SuperServe: Fine-Grained Inference Serving for Unpredictable Workloads

The increasing deployment of ML models on the critical path of production applications in both datacenter and the edge requires ML inference serving systems to serve these models under unpredictable and bursty request arrival rates. Serving models under such conditions requires these systems to strike a careful balance between the latency and accuracy requirements of the application and the overall efficiency of utilization of scarce resources. State-of-the-art systems resolve this tension by either choosing a static point in the latency-accuracy tradeoff space to serve all requests or load specific models on the critical path of request serving. In this work, we instead resolve this tension by simultaneously serving the entire-range of models spanning the latency-accuracy tradeoff space. Our novel mechanism, SubNetAct, achieves this by carefully inserting specialized operators in weight-shared SuperNetworks. These operators enable SubNetAct to dynamically route requests through the network to meet a latency and accuracy target. SubNetAct requires upto 2.6x lower memory to serve a vastly-higher number of models than prior state-of-the-art. In addition, SubNetAct's near-instantaneous actuation of models unlocks the design space of fine-grained, reactive scheduling policies. We explore the design of one such extremely effective policy, SlackFit and instantiate both SubNetAct and SlackFit in a real system, SuperServe. SuperServe achieves 4.67% higher accuracy for the same SLO attainment and 2.85x higher SLO attainment for the same accuracy on a trace derived from the real-world Microsoft Azure Functions workload and yields the best trade-offs on a wide range of extremely-bursty synthetic traces automatically.

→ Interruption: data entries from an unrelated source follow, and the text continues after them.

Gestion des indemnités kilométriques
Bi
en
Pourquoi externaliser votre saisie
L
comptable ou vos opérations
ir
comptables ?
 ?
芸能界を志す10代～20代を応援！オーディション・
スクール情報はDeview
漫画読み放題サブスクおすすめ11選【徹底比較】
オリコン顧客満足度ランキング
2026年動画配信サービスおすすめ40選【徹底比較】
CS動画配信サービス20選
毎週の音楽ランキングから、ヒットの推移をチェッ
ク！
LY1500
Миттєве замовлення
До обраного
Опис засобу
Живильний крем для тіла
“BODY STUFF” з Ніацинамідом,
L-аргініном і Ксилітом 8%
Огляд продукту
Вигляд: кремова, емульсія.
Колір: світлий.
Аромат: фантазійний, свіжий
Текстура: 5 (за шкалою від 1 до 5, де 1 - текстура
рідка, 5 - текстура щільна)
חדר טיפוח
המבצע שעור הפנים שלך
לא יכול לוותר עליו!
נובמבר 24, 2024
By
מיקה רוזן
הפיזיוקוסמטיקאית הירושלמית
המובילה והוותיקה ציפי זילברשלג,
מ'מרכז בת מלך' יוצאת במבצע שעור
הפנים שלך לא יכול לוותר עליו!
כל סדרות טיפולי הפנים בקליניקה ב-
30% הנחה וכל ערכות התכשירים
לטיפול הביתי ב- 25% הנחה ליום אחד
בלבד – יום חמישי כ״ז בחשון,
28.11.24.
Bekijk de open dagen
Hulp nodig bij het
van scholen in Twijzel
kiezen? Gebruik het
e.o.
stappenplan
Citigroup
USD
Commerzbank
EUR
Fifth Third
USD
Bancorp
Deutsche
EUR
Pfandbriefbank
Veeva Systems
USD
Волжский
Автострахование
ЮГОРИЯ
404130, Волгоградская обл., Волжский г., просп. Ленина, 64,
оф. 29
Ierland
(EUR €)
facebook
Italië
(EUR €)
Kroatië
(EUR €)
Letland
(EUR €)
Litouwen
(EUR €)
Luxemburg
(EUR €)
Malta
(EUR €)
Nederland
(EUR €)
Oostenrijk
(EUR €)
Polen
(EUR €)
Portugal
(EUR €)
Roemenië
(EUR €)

翻译：随着机器学习模型在数据中心和边缘端生产应用关键路径上的部署日益增多，推理服务系统需在不可预测且突发的请求到达率下提供服务。此类条件要求系统在应用延迟与准确性需求及稀缺资源利用率之间实现精细平衡。现有系统通过选择延迟-准确性权衡空间中的静态点来服务所有请求，或在请求服务的关键路径上加载特定模型。本研究提出一种新方法：通过同时服务覆盖整个延迟-准确性权衡空间的全部模型来解决这一矛盾。我们的创新机制SubNetAct通过在权重共享的超网络中精心插入专用算子来实现这一目标。这些算子使SubNetAct能够动态路由请求通过网络以满足延迟与准确性目标。与现有最优方法相比，SubNetAct在内存占用上降低至2.6倍的同时可服务数量显著更多的模型。此外，SubNetAct的近即时模型切换能力解锁了细粒度响应式调度策略的设计空间。我们探索了其中一种极为有效的策略SlackFit，并在真实系统SuperServe中实例化SubNetAct与SlackFit。基于真实Microsoft Azure Functions工作负载轨迹，SuperServe在相同SLO达成率下准确率提升4.67%，在相同准确率下SLO达成率提升2.85倍，并在广泛极端突发合成轨迹上自动实现最优权衡。